Client: City of Townsville, QLD | Project timeframe: 2020-2027
“Townsville City Council has been tracking liveability insights since 2019. In that time, we have used the data to guide and monitor overarching strategic directions while also concentrating on topics important to the community.”
Chris Jensen, urban and regional planner, City of Townsville
The problem
Like many regional cities, Townsville faces compounding challenges: increased competition for investment, climate change, industrial transition, population change, and the broader difficulty of improving liveability in an environment where state-wide performance is declining. These things all add complexity to long-term planning and a focus on community wellbeing.

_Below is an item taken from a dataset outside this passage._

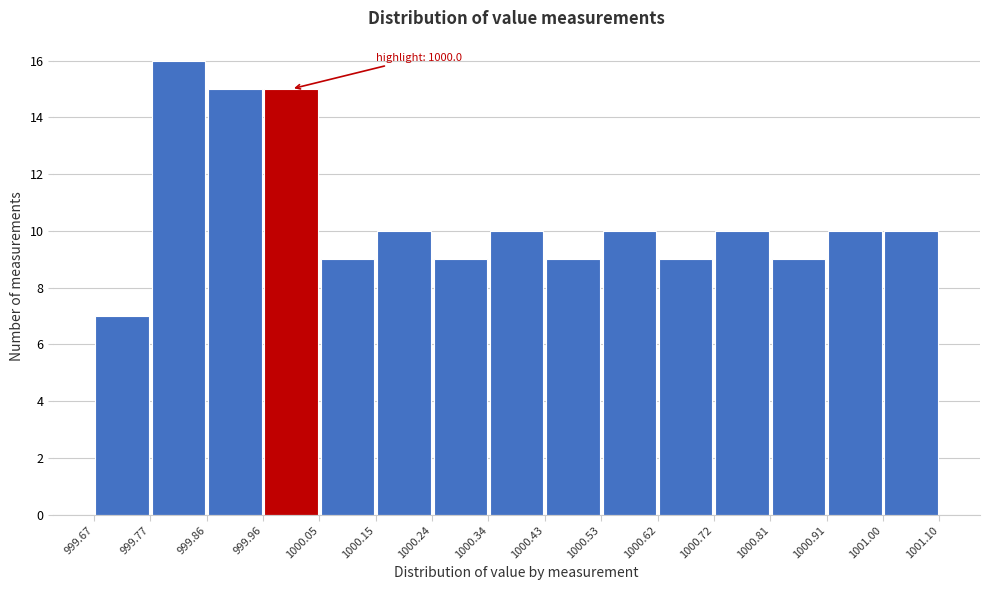

Over which range of the x-axis is the bar tallest?

999.77 to 999.86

Over the last few years, Queensland as a whole has experienced a notable drop in liveability, making it increasingly difficult for councils to maintain performance, let alone improve community sentiment. To counter this trend, Townsville needed a reliable, long-term evidence base to understand whether local actions were making a difference, where stability was being achieved, and how to prioritise future investment.
The solution
Creating a centralised, organisational data asset that provides transparent and clear community insights that can be used across the organisation has been the key benefit of Townsville’s Liveability Platform.

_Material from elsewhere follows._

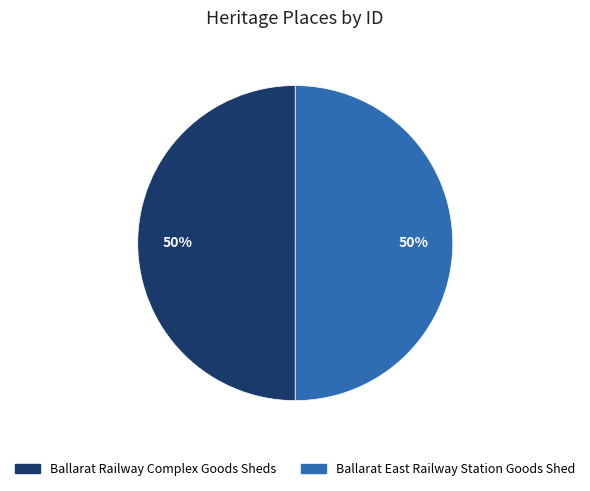

To the nearest percent, what percentage of the pie is Ballarat East Railway Station Goods Shed?

50%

Townsville has been capturing liveability data from the community since 2019, and their dashboard makes accessible over 31,000 data sets from 4 different engagements. The dashboard is designed for easy use, and to provide value to every team. Some of the reports that have utilised the liveability data include:
- Vegetation and Nature Community Insights Report (2020)
- Gulliver Community Directions for COVID-19 Response (2020)
- Directions for the Corporate Plan 2026 (2021)
- Benchmarking Report (2023) comparing Townsville with selected regional centres to identify competitive strengths and weaknesses
- Economic Snapshot – Local Business Guidebook (2024)
- Liveability Study (2024)

The outcome
While Queensland’s average liveability score fell by 3% (from PX67 to PX64), Townsville’s liveability remained comparatively stable and even recorded a 1% increase between 2022 and 2024. This stability demonstrates measurable resilience in the face of the broader state-wide decline and reflects Townsville’s commitment to putting community wellbeing at the centre of strategy and planning.